Built to Spill - When the Wind Forgets Your Name Music Album Reviews
Dotted with cool surprises and intricately plotted melodies, the veteran indie band’s Sub Pop debut shakes things up without breaking their pattern of low-key, late-period releases.

Doug Martsch remains committed to deflating his own myth. For decades the Built to Spill frontman has shot down any suggestion that he’s a particularly notable songwriter or a great musician. “I’m not very good at guitar playing,” he insisted in a recent interview, his latest effort to downplay the achievement of architecting three of the defining indie rock albums of the 1990s. Whatever greatness fans hear in his music, Martsch contends he doesn’t.

Perhaps that posture began as humility, but at some point Martsch started to internalize the notion of his own unremarkableness. Since Built to Spill’s hot streak ended with 2001’s uneven Ancient Melodies of the Future, Martsch has carried on the group as the very good-not-great entity they’ve always existed as in his head. They’ve continued releasing new albums every five years or so, all of them worthwhile—most of them better than you remember, but never as transcendent as you long for them to be. The woozy charm of the band’s heyday is still there, but the consistency isn’t. Their later albums just don’t stick like the classics.

Built to Spill’s latest, When the Wind Forgets Your Name, shakes things up without breaking the pattern. It’s the project’s first release for Sub Pop, and it was recorded with a new (and already retired) lineup featuring Le Almeida and João Casaes of the Brazilian jazz-rock band Oruã. Those temporary bandmates also assisted Martsch with mixing the album, and the record’s reedy tones, conspicuous overdubs, and psychedelic patina give it a very different feel than the band’s hallmark records with Phil Ek.

This is the first Built to Spill record in a while with new ideas.

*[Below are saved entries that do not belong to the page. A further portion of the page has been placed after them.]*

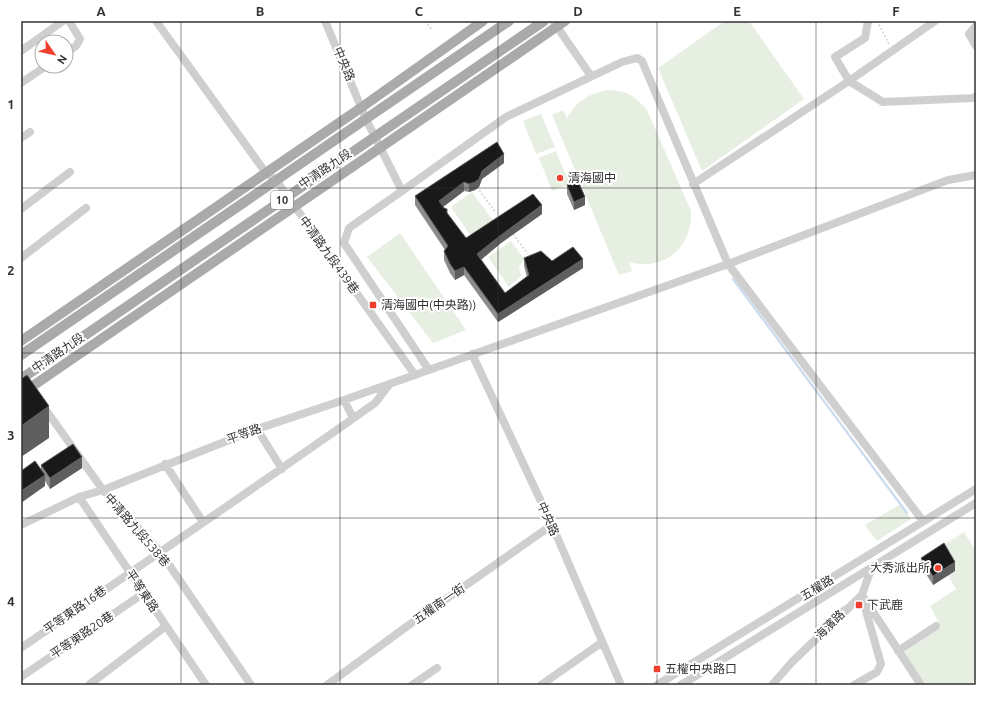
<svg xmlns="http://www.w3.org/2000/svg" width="997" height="706" viewBox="0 0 997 706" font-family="Ubuntu,'Noto Sans TC',sans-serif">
<rect width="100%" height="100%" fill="#fff"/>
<path fill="#e6efe1" d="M725,21H749L804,99L702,171L658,68Z
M607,90C628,91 634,95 647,110L691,211C693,247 664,272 629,262L632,271L619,275L552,115L563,110L567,118C578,100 587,95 607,90Z
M541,114L555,147L536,154L523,121Z
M556,151L570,184L552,191L539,158Z
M472,192L495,223L473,239L451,207Z
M400,233L466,330L433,343L367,257Z
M511,241L524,259L519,268L521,276L509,287L488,257Z
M901,504L911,519L877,541L865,525Z
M964,532L976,551V680L969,685H926L903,653L941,627L930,606L956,589L948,575L955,571L942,546Z"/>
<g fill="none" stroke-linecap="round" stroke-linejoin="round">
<path stroke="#cddcef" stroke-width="2.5" d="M733,279L907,513
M834,613L846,606"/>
<path stroke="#cfcfcf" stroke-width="1.5" stroke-dasharray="2 2" stroke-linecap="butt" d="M425,21L432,30
M877,21L889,44
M477,187L496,213
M513,234L528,254"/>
<path stroke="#cfcfcf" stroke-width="8" d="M156,21L266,173L276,180L415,375
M325,21L366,119L402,191L349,228L344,243L429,370
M553,21L591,76
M868,21L865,38L835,57L849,81L883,102L973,98L976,96
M976,26L969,34L976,46
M21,51L63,21
M66,53L76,46L80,39L69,21
M21,83L46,66
M21,138L30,132
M693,184L849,81L935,21
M402,191L506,117L622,62L637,58L642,61L728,264L923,521
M21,209L70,172
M21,258L86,208
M472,354L552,525L621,685
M344,400L353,418
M43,406L103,490L161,553L251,685
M257,429L282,469
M165,464L203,522
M79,497L206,685
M21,525L79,497L103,490L257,429L344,400L728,264L948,180L976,175
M862,595L921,685
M21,648C139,566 258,486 375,403L389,385
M898,651L936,626
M21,677L144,593
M90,684L166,626
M327,685L406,627L552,525
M412,685L437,668
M541,685L601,643
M657,685L976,489
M681,685L976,503
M772,685L792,662L862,595L871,569
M854,685L877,672L881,664L864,604"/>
<path stroke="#aaa" stroke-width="10" d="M21,341L362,107L483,21
M21,355L509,21
M21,379L544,21
M21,394L565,21"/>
</g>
<path fill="#8c8c8c" d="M504,163L482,179L479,187L475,190L469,192L464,191L443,207L466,238L542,214L501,243L481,260L505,293L527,277L524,266V258L552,261L583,268L498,322L464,275L455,280L450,273L444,260V251L445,250L415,205V196Z
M567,185L585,205L574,210L567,194Z
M41,465L82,468L50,489L45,481V486L41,471Z
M921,558L955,571L933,585L921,566Z"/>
<path fill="#5e5e5e" d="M504,154V163L482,179L479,187L475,190L469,192V184L482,171Z
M464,182V191L439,210V201Z
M585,197V205L574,210V202Z
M542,205V214L501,243L477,263V254L501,235Z
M583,259V268L498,322V314Z
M464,267V275L455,280V271Z
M49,406V438L21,457V426Z
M82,457V468L50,489V478Z
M45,475V486L21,503V491Z
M955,562V571L933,585V576Z"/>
<path fill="#191919" stroke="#5e5e5e" d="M497,142L504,154L482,171L479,179L475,182L469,184L464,182L439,201L444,208L447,209V213L466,238L533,194L542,205L501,235L477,254L505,293L529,275L524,258L541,251L552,261L573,247L583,259L498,314L464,267L455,271L450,264L444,251L448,246L415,196Z
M578,181L585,197L574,202L567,185Z
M27,375L49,406L21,426V379Z
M73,444L82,457L50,478L41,465Z
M35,461L45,475L21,491V471Z
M944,543L955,562L933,576L921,558Z"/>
<path fill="none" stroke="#323232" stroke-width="1" stroke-opacity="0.55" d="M181,21V685M340,21V685M498,21V685M657,21V685M816,21V685M21,188H976M21,353H976M21,518H976"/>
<g fill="#ef402f" stroke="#fff" stroke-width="1.5">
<circle cx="560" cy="178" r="4"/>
<rect x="369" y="301" width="8" height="8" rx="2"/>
<circle cx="938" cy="568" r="4"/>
<rect x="855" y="601" width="8" height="8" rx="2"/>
<rect x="653" y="665" width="8" height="8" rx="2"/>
</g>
<g text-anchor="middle" stroke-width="4" stroke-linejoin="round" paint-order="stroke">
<rect fill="#fff" stroke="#707070" stroke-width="1" x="271" y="191" width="22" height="18" rx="3"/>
<g font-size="11" font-weight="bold" fill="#323232">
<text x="282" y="204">10</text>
</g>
<g font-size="12" fill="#323232" stroke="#fff">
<text transform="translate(344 64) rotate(67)" y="4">中央路</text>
<text transform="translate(325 169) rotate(-34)" y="4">中清路九段</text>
<text transform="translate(329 255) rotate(54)" y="4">中清路九段439巷</text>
<text transform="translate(58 353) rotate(-34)" y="4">中清路九段</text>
<text transform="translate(244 434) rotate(-20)" y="4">平等路</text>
<text transform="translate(548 519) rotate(66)" y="4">中央路</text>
<text transform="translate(137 530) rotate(49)" y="4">中清路九段538巷</text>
<text transform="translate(817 588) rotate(-31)" y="4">五權路</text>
<text transform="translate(142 591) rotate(56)" y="4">平等東路</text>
<text transform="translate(439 604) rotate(-35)" y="4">五權南一街</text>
<text transform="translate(75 610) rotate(-35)" y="4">平等東路16巷</text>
<text transform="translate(830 625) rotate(-45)" y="4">海濱路</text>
<text transform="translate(82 635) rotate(-34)" y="4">平等東路20巷</text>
</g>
<g font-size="12" fill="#323232" stroke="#fff" text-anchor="start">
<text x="568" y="182">清海國中</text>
<text x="381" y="309">清海國中(中央路))</text>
<text x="930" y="572" text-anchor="end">大秀派出所</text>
<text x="867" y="609">下武鹿</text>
<text x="665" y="673">五權中央路口</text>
</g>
</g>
<rect width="997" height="706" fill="none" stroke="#ffffff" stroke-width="44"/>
<g transform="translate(54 54) rotate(124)"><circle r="19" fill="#ffffff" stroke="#adadad"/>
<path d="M0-3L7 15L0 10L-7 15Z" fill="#ef402f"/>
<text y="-6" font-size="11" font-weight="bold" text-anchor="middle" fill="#323232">N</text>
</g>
<rect x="22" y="22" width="953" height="662" fill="none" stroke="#323232" stroke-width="1.5"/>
<g font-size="13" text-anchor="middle" font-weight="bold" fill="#323232">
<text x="101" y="16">A</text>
<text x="260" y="16">B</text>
<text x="419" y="16">C</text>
<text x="578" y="16">D</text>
<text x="737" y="16">E</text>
<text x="896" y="16">F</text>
<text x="11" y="109">1</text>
<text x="11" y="275">2</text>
<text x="11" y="440">3</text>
<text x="11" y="606">4</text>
</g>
</svg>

The whole album is dotted with cool surprises, from the Carnival of Souls-esque organ that waltzes between Martsch’s solos on “Elements” to the patchouli-scented guitars that underscore the bewildered mysticism of “Understood.” The Lifes Rich Pageant chime of “Spiderweb” gives way to one spirited twist after another; it’s the rare recent Built to Spill track with a generosity of intricately plotted melodies that rivals Keep It Like a Secret. And with its jerky guitar fits, “Never Alright” begins as the most overt Dinosaur Jr. homage Martsch has ever attempted. Then it sheds its skin so many times it finishes as something completely antithetical to Dinosaur Jr., a tangle of classic rock, dub, and glockenspiel.

On that song, Martsch returns to his most frequent muse: the difficulty of reconciling the inevitable defeats the world doles out, one after another. “No one can ever help no one not get their heart broken,” he sings. “Never Alright” is immediately followed by a more hopeful counterpart, “Alright,” but hope is always relative on a Built to Spill record: “Life goes on and on year after year,” Martsch sings. “Don’t recommend it, but I’m glad I’m still here.”

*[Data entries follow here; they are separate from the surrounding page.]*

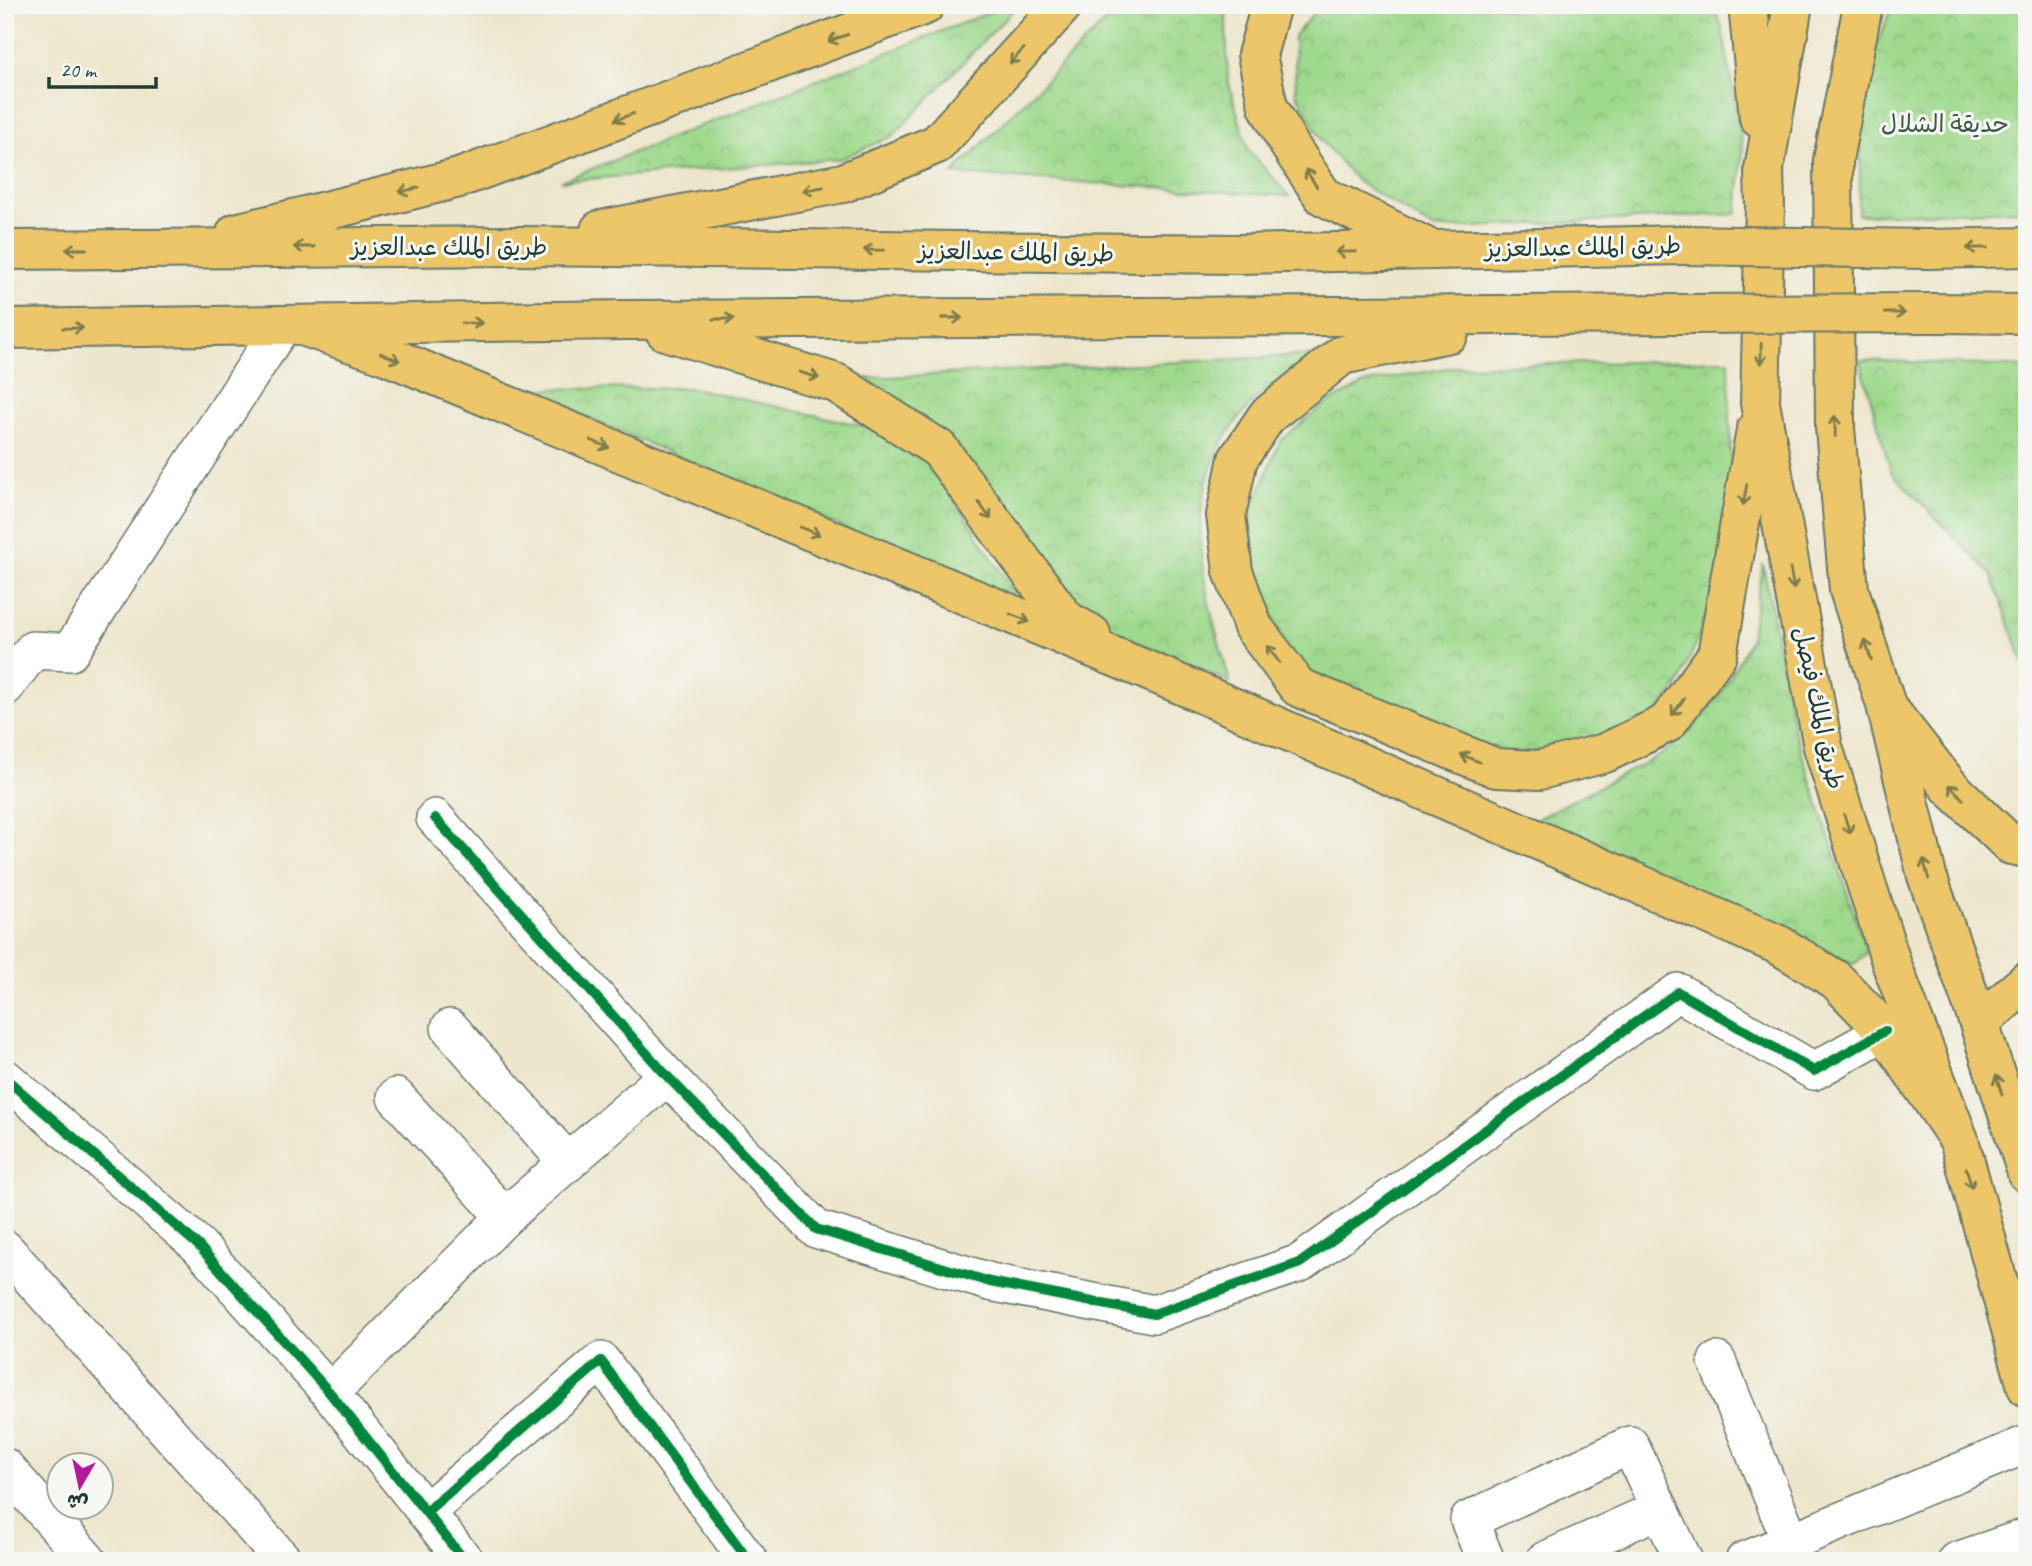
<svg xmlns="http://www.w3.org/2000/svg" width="2032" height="1566" viewBox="0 0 2032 1566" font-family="Caveat,'Playpen Sans Arabic',sans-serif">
	<defs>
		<pattern id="park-crowns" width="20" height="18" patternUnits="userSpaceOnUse" patternTransform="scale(1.75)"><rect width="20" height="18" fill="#9fd98d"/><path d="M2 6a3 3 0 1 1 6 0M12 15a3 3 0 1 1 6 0" fill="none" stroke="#88bb7a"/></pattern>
	</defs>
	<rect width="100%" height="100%" fill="#f6f6f2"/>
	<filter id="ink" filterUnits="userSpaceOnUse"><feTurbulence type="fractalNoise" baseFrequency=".0143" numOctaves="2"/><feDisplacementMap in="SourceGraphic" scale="14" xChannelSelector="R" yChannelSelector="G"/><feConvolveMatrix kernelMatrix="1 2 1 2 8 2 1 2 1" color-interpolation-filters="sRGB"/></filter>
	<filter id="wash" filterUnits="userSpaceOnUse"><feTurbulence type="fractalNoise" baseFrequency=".00686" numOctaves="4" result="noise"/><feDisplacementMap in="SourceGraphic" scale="28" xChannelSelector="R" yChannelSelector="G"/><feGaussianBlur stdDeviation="1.57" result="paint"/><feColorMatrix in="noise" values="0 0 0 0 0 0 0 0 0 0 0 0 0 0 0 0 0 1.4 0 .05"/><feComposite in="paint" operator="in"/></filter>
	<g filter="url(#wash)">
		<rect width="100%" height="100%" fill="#ede6cc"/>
		<g fill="url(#park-crowns)" stroke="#5f8b60" stroke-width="2">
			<polygon points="1008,5 1018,5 893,136 840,159 561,181"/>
			<polygon points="1122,5 1227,5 1226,24 1228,81 1248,150 1289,196 952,174"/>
			<polygon points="1321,5 1712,5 1722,27 1743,148 1737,214 1435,229 1358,182 1322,141 1296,93 1294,36"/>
			<polygon points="1893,5 2027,5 2027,210 1858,215 1865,74"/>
			<path d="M 1314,355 C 1296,369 1275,381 1258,397 C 1171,483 1200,578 1230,682 L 1093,624 L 951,440 L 867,378 Z"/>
			<polygon points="1729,360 1732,514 1712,602 1680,683 1649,724 1566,754 1483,752 1299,673 1267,601 1253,557 1251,511 1280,441 1324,405 1366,383 1457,366"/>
			<polygon points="1860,360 2027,367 2027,672 1991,574 1891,472"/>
			<polygon points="692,388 895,433 927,459 952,495 1021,604 521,389"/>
			<polygon points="1763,564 1794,730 1867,953 1854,964 1527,824 1661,755 1694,727 1723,690 1750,640"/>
		</g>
	</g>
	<g filter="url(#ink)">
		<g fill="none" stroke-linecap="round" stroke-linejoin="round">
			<defs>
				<g id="minor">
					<polyline points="5,687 33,650 70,652 282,326"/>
					<polyline points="435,818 667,1076 816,1229 990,1282 1154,1314 1300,1263 1678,992 1814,1071 1885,1031"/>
					<polyline points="450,1028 568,1163"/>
					<polyline points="5,1078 198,1245 330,1393 465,1561"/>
					<polyline points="396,1097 505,1217"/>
					<polyline points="5,1249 284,1561"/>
					<polyline points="1717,1361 1791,1542"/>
					<polyline points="330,1393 505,1217 667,1076"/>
					<polyline points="5,1467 88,1561"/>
					<polyline points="426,1512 601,1361 749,1561"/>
					<polyline points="1486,1561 1469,1520 1630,1445 1684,1561"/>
					<polyline points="1544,1561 1660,1509"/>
					<polyline points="1744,1561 2027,1444"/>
					<polyline points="1957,1561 2027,1537"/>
				</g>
				<g id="trunk">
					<polyline points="1271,5 1257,55 1268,106 1288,143 1323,196 1426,247"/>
					<polyline points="1748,5 1759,118"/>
					<polyline points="1793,5 1764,169 1765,207 1760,403 1823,747 1892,965 1959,1140 2027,1387"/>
					<polyline points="1863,5 1833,160 1835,428 1849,590 1886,705 1927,876 1979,1023 2027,1173"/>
					<polyline points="600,230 843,183 937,144 1063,5"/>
					<polyline points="236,233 459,178 925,5"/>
					<polyline points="1928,249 2027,247"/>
					<polyline points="5,250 519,246 1238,254 1684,245"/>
					<polyline points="1932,313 2027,314"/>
					<polyline points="302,326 381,353 1175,682 1779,945 1836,980 1885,1031 1959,1140"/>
					<polyline points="5,329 627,320 1679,314"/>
					<polyline points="665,331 836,383 939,449 1066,620 1091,634"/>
					<polyline points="1449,333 1342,355 1267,416 1238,459 1226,515 1233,571 1253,627 1298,687 1496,768 1540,770 1605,753 1667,723 1717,655 1756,430"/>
					<polyline points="1894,716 1950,787 2011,845 2027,848"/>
					<polyline points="1979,1023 2027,981"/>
				</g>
			</defs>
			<use href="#minor" stroke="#677869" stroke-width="40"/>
			<use href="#trunk" stroke="#677869" stroke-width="42"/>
			<use href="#minor" stroke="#fff" stroke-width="37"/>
			<use href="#trunk" stroke="#ecc669" stroke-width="38"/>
			<defs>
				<g id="trunk-bridge">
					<polyline points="1684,245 1928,249"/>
					<polyline points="1679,314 1932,313"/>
				</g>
			</defs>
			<use href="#trunk-bridge" stroke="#677869" stroke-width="42" stroke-linecap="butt"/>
			<use href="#trunk-bridge" stroke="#ecc669" stroke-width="38"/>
			<defs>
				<g id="cycleway">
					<polyline points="435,818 667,1076 816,1229 990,1282 1154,1314 1300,1263 1678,992 1814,1071 1885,1031"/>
					<polyline points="5,1078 198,1245 330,1393 465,1561"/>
					<polyline points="426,1512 601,1361 749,1561"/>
				</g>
			</defs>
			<use href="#cycleway" stroke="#f6f6f2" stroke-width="15"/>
			<use href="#cycleway" stroke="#00873e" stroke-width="10"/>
		</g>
		<defs><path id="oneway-shaft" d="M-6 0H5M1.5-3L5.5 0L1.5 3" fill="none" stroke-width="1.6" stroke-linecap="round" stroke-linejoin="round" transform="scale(1.75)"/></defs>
		<g stroke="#7b7b4c">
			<use href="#oneway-shaft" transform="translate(838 38) rotate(160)"/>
			<use href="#oneway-shaft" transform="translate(1017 56) rotate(133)"/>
			<use href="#oneway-shaft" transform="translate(624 117) rotate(160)"/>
			<use href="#oneway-shaft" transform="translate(1311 178) rotate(-123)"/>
			<use href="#oneway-shaft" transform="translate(813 189) rotate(169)"/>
			<use href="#oneway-shaft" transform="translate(409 190) rotate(166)"/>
			<use href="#oneway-shaft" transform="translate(304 247) rotate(180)"/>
			<use href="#oneway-shaft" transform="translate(1977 248) rotate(179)"/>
			<use href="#oneway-shaft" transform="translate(76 249) rotate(180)"/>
			<use href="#oneway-shaft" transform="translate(874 250) rotate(-179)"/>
			<use href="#oneway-shaft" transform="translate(1346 252) rotate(179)"/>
			<use href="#oneway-shaft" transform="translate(1895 313)"/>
			<use href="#oneway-shaft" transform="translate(952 318)"/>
			<use href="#oneway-shaft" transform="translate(724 319)"/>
			<use href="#oneway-shaft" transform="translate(472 323) rotate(-1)"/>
			<use href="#oneway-shaft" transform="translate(73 328) rotate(-1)"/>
			<use href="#oneway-shaft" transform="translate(1761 354) rotate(91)"/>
			<use href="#oneway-shaft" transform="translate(390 357) rotate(22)"/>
			<use href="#oneway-shaft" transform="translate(809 375) rotate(17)"/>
			<use href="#oneway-shaft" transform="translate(1835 426) rotate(-92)"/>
			<use href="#oneway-shaft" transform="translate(600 444) rotate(22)"/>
			<use href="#oneway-shaft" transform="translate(1745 495) rotate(100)"/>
			<use href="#oneway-shaft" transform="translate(985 511) rotate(54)"/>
			<use href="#oneway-shaft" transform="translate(810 531) rotate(22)"/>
			<use href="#oneway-shaft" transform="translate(1792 579) rotate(80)"/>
			<use href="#oneway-shaft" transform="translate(1020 618) rotate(22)"/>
			<use href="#oneway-shaft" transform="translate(1868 650) rotate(-108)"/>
			<use href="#oneway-shaft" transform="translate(1273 654) rotate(-127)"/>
			<use href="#oneway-shaft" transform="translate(1678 707) rotate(126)"/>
			<use href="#oneway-shaft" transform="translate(1470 758) rotate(-158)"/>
			<use href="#oneway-shaft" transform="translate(1956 792) rotate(-135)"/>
			<use href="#oneway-shaft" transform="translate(1847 824) rotate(72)"/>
			<use href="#oneway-shaft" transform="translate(1926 869) rotate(-105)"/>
			<use href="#oneway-shaft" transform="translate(1999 1085) rotate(-107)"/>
			<use href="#oneway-shaft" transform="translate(1969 1178) rotate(75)"/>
		</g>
	</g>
	<g text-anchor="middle" stroke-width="6" stroke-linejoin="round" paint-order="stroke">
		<g font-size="24" fill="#395c46" stroke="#f6f6f2">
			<text x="1945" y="132">حديقة الشلال</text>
		</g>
		<g font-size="24" fill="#1f3d34" stroke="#f6f6f2">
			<text x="449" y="255">طريق الملك عبدالعزيز</text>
			<text transform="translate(1583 247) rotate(-1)" y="8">طريق الملك عبدالعزيز</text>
			<text transform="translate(1016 252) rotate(1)" y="8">طريق الملك عبدالعزيز</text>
			<text transform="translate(1819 708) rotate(78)" y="8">طريق الملك فيصل</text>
		</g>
	</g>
	<rect width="2032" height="1566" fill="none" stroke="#f6f6f2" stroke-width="28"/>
	<g transform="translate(80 1486) rotate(189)"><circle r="33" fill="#f6f6f2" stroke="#a0aca6" stroke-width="2"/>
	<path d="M0-5L12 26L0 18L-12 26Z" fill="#b5179e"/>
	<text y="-10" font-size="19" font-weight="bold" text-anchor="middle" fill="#1f3d34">ش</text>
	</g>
	<path d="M49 77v10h107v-10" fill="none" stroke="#1f3d34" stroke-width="3.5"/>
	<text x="60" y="77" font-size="21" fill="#1f3d34" stroke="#f6f6f2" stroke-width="5" paint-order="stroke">20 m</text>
</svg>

If When the Wind Forgets Your Name doesn’t add up to more than the sum of its many gratifying parts, it’s mostly because of the choppy pacing. Especially in its opening half, too many tracks get bogged down by dreary tempos that stop the record whenever it locks into a stride. Martsch may be incapable of writing a bad song, but the snoozy “Fool’s Gold” is as close as he gets, and he preemptively sucks a lot of steam out of the album by positioning it right after the ripping opener “Gonna Lose.”

Unforced errors like that really drag down an album, but that’s the story of late-period Built to Spill: No matter how solid their records are, they always seem to tease an even-better one that’s just out of reach, taunting fans with what could have been. Nonetheless, When the Wind Forgets Your Name shows that in generous spurts this band can still sound as driven and disarmingly sincere as they did a quarter century ago. If it’s a lesser Built to Spill album that’s because they all are now. But as their lesser albums go, it’s one of the better ones.